Posted by M. C. on December 9, 2021

https://mises.org/wire/biden-has-embraced-trumps-protectionism

Joseph Solis-Mullen

The Biden administration’s decision this week to raise import duties on some Canadian lumber has US trade policy back in the headlines. Since taking office President Biden has moved to end a pair of trade spats with the European Union, while simultaneously leaving in place the Trump administration’s tariffs on Chinese exports. Despite the wide-ranging applause Biden received for his transatlantic deal making, this freeing up of trade has been an exception to the general trend. Indeed, since taking office Biden has tended to follow his predecessor’s protectionist bent, even while polls show that a majority of Americans still support free trade, though it has suffered a sharp decline of late. While there are several factors to be considered when measuring the benefits of free trade versus protectionism, on the whole, free trade comes out ahead.

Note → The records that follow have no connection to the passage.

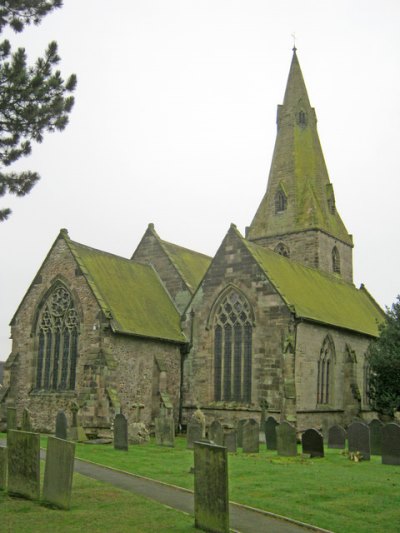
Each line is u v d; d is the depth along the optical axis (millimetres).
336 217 67062
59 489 16547
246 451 31703
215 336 45188
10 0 21266
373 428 32500
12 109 21844
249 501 18328
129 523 15047
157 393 43125
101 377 38906
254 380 42062
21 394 43719
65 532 14125
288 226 63500
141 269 51000
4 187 22656
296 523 15727
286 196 64562
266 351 41844
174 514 16094
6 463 18500
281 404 40312
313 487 20781
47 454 17266
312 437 30203
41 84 21875
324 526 15469
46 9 21922
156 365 43562
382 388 47625
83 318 41375
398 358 46594
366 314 58000
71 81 22641
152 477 22438
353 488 20625
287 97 68500
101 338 40000
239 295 44156
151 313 46000
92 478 21922
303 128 67625
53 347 43219
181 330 46688
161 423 34031
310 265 61469
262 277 43031
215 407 43531
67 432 33688
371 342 52969
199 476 15117
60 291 43500
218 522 14391
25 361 44156
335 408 45625
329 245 63719
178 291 50781
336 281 60062
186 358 45938
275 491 20000
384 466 26828
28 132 22359
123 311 42781
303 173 65375
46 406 42062
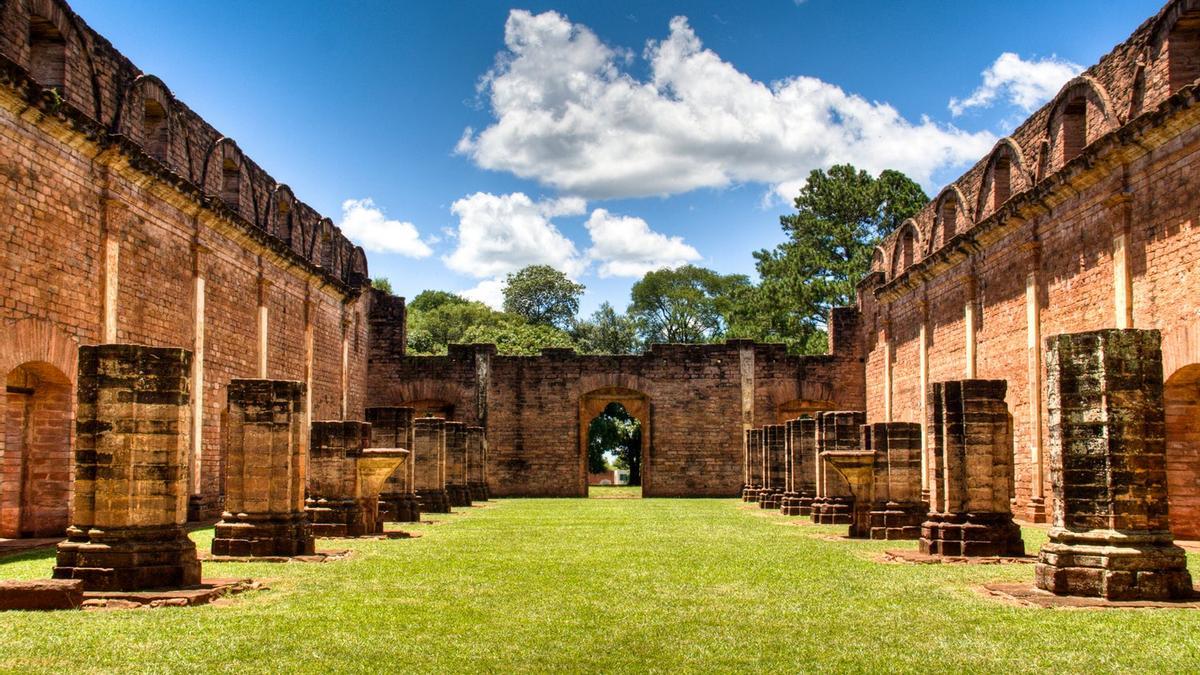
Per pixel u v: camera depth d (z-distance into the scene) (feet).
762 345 149.69
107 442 40.70
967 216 104.12
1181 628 33.63
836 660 29.63
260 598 40.11
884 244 141.79
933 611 37.63
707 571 49.60
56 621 34.24
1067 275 80.89
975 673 28.04
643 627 34.58
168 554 40.98
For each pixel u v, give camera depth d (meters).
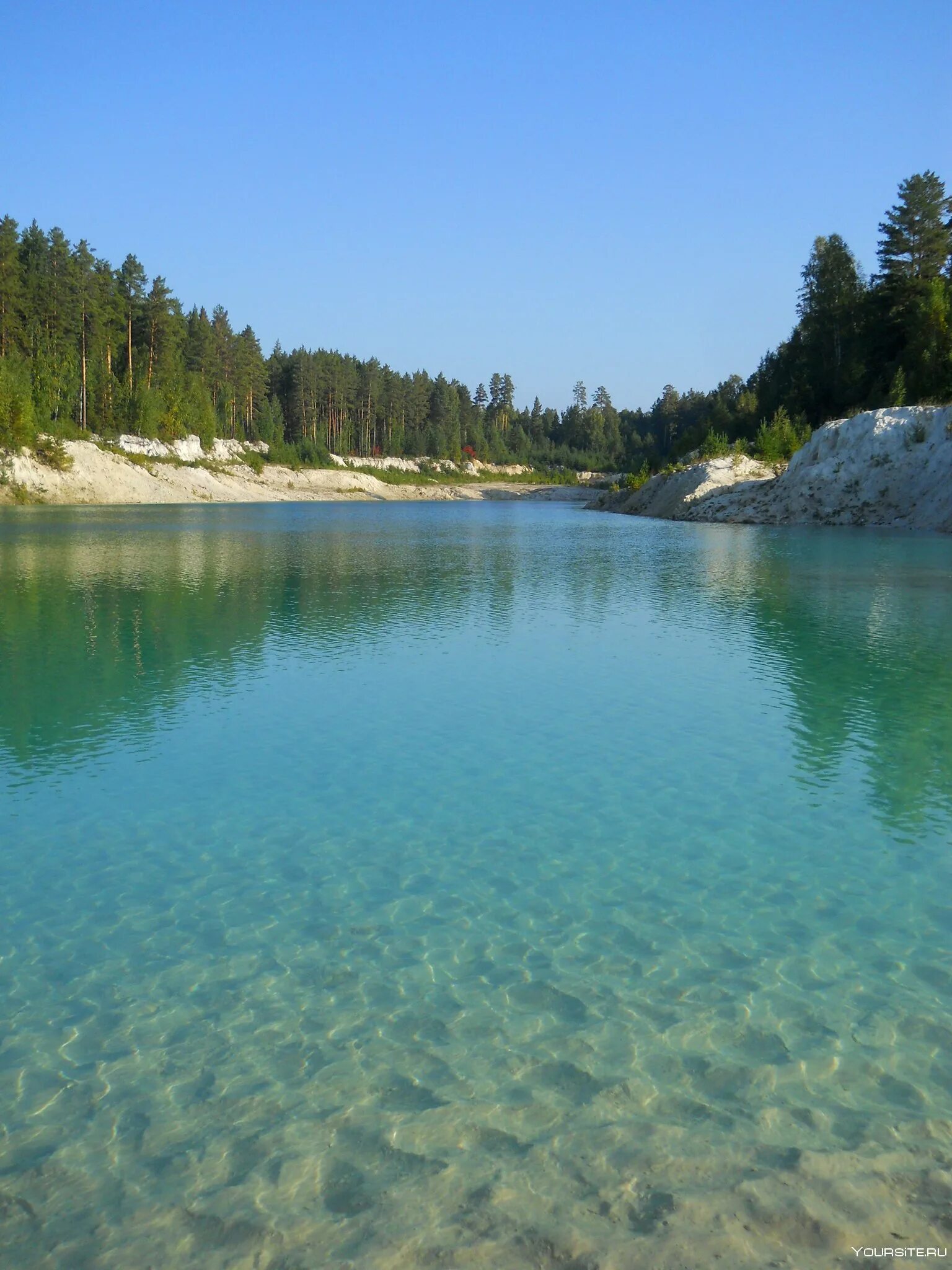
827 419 91.38
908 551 44.53
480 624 24.94
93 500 98.94
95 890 9.24
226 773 12.79
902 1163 5.38
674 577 35.84
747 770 12.84
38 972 7.68
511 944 8.07
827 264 96.38
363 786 12.23
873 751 13.67
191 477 119.19
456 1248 4.77
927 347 76.56
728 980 7.45
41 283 112.69
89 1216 5.03
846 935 8.23
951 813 11.25
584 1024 6.84
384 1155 5.47
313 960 7.83
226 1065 6.38
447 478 185.38
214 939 8.23
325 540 56.47
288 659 20.30
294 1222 4.96
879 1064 6.32
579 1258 4.69
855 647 21.41
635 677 18.50
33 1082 6.20
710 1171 5.32
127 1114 5.88
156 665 19.66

First, protectionism always creates one clear loser: consumers. Whether as individuals or as firms, they pay more than a free market would dictate. Consider the results of the four principal tools of protectionism as experienced by consumers. Tariffs, by taxing the incoming import, raise the price paid by consumers for that good. Import quotas cap the amount of a given good that can be imported, protecting the ability of domestic firms to charge higher prices, again, paid by consumers. Export subsidies are tax dollars given to private firms so they can afford to sell their products more cheaply abroad than they do domestically. Lastly, individual or industry subsidies are devoted to encouraging the production of a good or service the government deems desirable—that is, of course, when they aren’t simply being doled out as favors to politically connected favorites.

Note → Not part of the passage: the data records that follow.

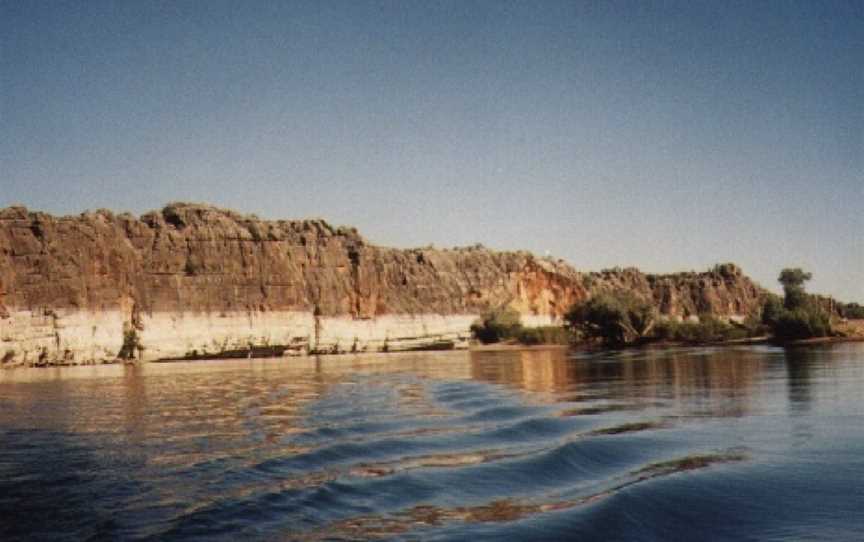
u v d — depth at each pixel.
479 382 56.66
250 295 155.00
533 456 21.80
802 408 33.22
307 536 14.34
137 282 135.75
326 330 167.00
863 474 19.19
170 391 53.56
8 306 112.75
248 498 17.25
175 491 18.30
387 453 23.09
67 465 22.36
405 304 190.25
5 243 115.81
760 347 108.44
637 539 14.28
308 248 173.75
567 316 143.62
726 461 21.12
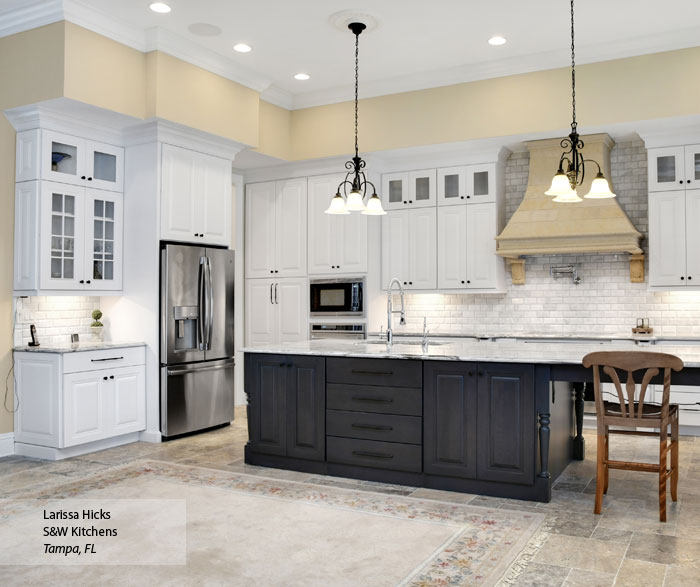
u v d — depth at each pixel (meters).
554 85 5.79
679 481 4.16
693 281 5.62
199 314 5.67
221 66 5.84
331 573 2.78
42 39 4.77
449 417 3.98
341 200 4.47
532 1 4.76
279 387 4.54
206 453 5.02
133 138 5.50
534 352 4.08
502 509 3.63
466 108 6.14
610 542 3.12
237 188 7.43
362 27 5.19
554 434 4.16
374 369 4.20
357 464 4.27
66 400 4.80
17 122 4.97
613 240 5.73
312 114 6.93
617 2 4.77
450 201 6.61
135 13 4.92
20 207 4.95
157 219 5.39
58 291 4.99
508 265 6.75
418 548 3.06
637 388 5.70
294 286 7.15
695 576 2.73
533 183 6.25
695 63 5.30
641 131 5.78
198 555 2.99
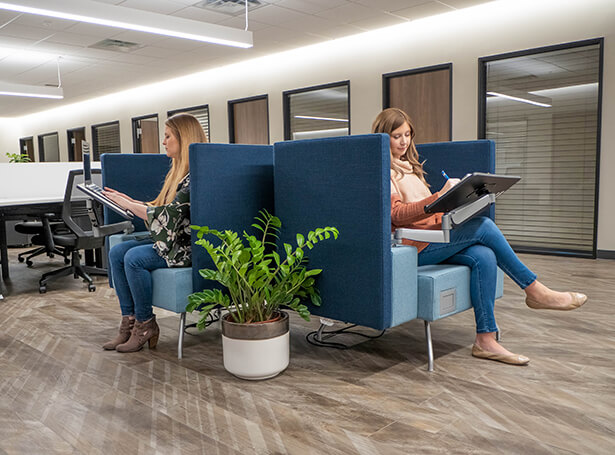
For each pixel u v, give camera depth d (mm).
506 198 4754
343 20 4930
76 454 1322
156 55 6055
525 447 1312
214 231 1732
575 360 1915
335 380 1772
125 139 8523
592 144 4242
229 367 1782
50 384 1791
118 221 2623
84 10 3705
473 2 4496
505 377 1768
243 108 6879
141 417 1523
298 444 1349
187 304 1988
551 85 4422
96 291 3381
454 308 1877
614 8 3996
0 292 3166
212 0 4309
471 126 4844
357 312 1790
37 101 8977
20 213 3473
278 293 1782
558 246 4492
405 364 1910
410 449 1312
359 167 1721
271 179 2125
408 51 5184
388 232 1720
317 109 6156
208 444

Indeed, in virtually every instance the motivating impetus for the adoption of protectionist legislation is to be found in a core group of constituents who benefit from it. They are an example of what happens when the benefits of a policy are concentrated while the costs are diffused. A dollar here and a dollar there from every single citizen in the country over the course of years or even decades likely goes unnoticed by them, even though it adds up quickly, making the recipients eager to see the policy continued, whatever its public cost. Concentrating their focus and resources, small groups of wealthy beneficiaries effectively capture billions to split between themselves in this way.

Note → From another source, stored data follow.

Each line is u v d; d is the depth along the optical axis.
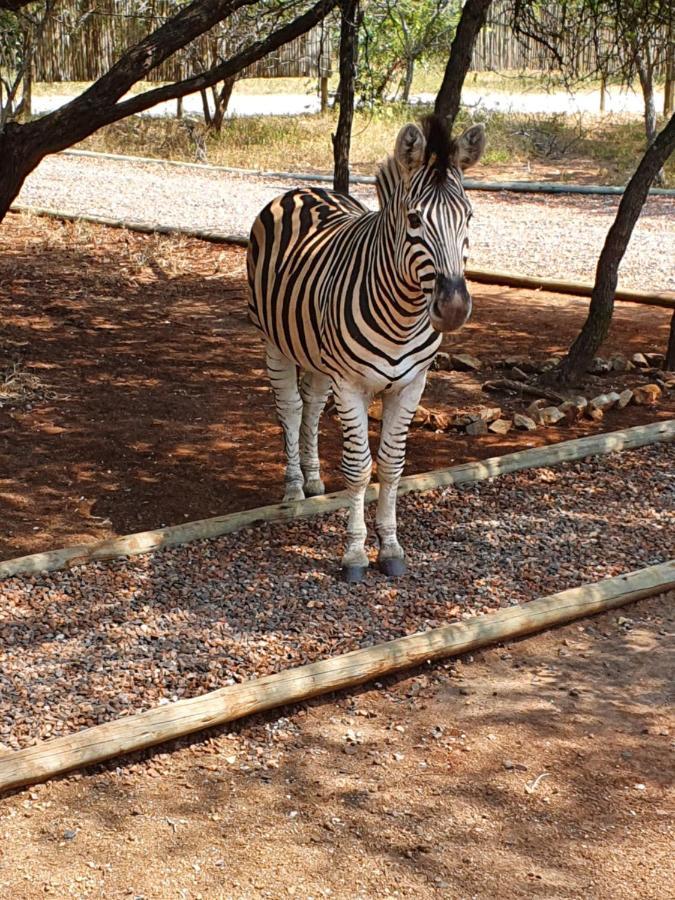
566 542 5.30
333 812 3.50
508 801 3.56
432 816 3.48
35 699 3.95
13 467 6.01
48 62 22.25
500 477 6.06
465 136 4.04
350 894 3.15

It is a pernicious problem, and no industry is immune to the moral hazard of profitability by government welfare, through protection or subsidy rather than by working to improve products, methods, or management. Once entrenched, these policies are difficult to reverse. Consider the decades-long subsidy of mohair. Passed in 1954 in the name of national security, mohair being the key ingredient in US military fabrics, it was rendered irrelevant a decade later by the adoption of synthetic fibers. Still on the books in 1998, the subsidy was costing nearly $200 million dollars each year, over half of which went to the top 1 percent of producers. It continues in modified form to the present day.

The inefficiencies of protectionism are well known, and are part of why free trade results in greater economic growth than alternative protectionist regimes. If it can be gotten for less elsewhere, competing US producers should shift capital toward increasing productivity in order to compete or else steer their capital into other profitable ventures; labor will follow, acquiring any new or necessary skills required to continue their employment should they choose. This is to say that the cost of free market efficiency and its higher standard of living is the occasional temporary dislocation of both capital and labor. If these processes are not artificially hindered by government policy, however, they will not come as sudden shocks, but will rather take place gradually over time. Firms seeking survival and profit maximization will take steps as necessary to adapt to changing conditions. Subsidies, tariffs, and quotas offer domestic firms an easy alternative to the work of proper management. And though they lead to an overall lower economic outcome, for the firm or industry in question the difference is irrelevant.

The Buy American campaigns of Presidents Biden and Trump have grabbed headlines over the past five years, but behind the scenes the US has been moving steadily away from free trade since the early 2000s. Part of this was a reaction to the North American Free Trade Agreement. Despite its impacts having been a net positive in terms of trade, it was rosily oversold and seriously disappointed and angered many, particularly those employed in certain manufacturing industries where job losses were concentrated. All told, it is estimated that NAFTA cost the US about six hundred thousand manufacturing jobs, but a far bigger contributor to American manufacturing job losses was China’s accession to the World Trade Organization in 2001, which cost an estimated 3.7 million manufacturing jobs over roughly the same period.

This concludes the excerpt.